- _RECORDS TO PROCESS_

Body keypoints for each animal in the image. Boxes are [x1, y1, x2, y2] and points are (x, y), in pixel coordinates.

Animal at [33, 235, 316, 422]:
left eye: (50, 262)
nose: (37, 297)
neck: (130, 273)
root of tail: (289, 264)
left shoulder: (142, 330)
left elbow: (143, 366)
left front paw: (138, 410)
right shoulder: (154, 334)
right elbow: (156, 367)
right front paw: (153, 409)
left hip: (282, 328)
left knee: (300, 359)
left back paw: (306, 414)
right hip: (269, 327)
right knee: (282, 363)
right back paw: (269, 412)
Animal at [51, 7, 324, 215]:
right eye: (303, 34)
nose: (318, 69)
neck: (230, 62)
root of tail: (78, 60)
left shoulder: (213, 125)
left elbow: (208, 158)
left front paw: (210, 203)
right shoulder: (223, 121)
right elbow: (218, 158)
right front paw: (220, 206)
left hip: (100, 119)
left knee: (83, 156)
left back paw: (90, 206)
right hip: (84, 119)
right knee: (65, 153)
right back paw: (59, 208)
...
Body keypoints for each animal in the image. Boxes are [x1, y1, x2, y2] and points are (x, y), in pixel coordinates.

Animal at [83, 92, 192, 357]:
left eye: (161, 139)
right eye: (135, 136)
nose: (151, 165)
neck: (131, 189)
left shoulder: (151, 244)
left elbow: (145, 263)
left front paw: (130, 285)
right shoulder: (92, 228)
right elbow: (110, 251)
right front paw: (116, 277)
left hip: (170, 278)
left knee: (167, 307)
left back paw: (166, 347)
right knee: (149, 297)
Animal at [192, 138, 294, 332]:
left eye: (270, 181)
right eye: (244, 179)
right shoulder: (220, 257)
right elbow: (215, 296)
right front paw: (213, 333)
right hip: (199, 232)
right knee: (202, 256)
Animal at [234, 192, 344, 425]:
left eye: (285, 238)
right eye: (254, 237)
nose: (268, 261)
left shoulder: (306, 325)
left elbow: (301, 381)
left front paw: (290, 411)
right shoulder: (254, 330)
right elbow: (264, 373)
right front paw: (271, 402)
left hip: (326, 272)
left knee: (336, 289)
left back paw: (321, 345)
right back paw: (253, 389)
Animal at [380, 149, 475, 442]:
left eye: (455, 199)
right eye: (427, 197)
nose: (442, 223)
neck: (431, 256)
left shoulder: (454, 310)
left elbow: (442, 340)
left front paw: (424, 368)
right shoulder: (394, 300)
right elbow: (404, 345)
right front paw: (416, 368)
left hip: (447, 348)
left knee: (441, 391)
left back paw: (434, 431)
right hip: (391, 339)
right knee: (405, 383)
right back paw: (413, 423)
--
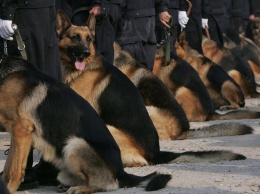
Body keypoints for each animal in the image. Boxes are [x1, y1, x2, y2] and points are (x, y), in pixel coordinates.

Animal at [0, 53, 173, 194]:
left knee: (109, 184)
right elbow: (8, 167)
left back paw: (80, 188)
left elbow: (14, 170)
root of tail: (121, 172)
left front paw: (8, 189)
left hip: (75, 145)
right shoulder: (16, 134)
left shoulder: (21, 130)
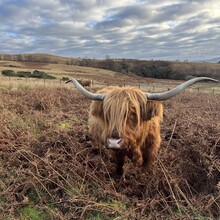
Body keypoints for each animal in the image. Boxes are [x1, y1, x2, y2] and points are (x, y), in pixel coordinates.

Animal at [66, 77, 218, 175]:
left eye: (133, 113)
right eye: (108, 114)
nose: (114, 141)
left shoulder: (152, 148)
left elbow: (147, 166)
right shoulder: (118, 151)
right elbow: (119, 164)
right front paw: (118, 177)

- _EXERCISE GOAL_
Using the entries above, return exactly the lines from the line with "right front paw: (153, 409)" to the line with "right back paw: (59, 208)", counting both of those lines.

- _REPLY TO THE EXERCISE_
right front paw: (153, 409)
left hip: (282, 328)
left knee: (300, 359)
left back paw: (306, 414)
right hip: (269, 327)
right knee: (282, 363)
right back paw: (269, 412)
Animal at [51, 7, 324, 215]:
right eye: (303, 34)
nose: (318, 69)
neck: (230, 62)
root of tail: (78, 60)
left shoulder: (213, 125)
left elbow: (208, 158)
left front paw: (210, 203)
right shoulder: (223, 121)
right elbow: (218, 158)
right front paw: (220, 206)
left hip: (100, 119)
left knee: (83, 156)
left back paw: (90, 206)
right hip: (84, 119)
right knee: (65, 153)
right back paw: (59, 208)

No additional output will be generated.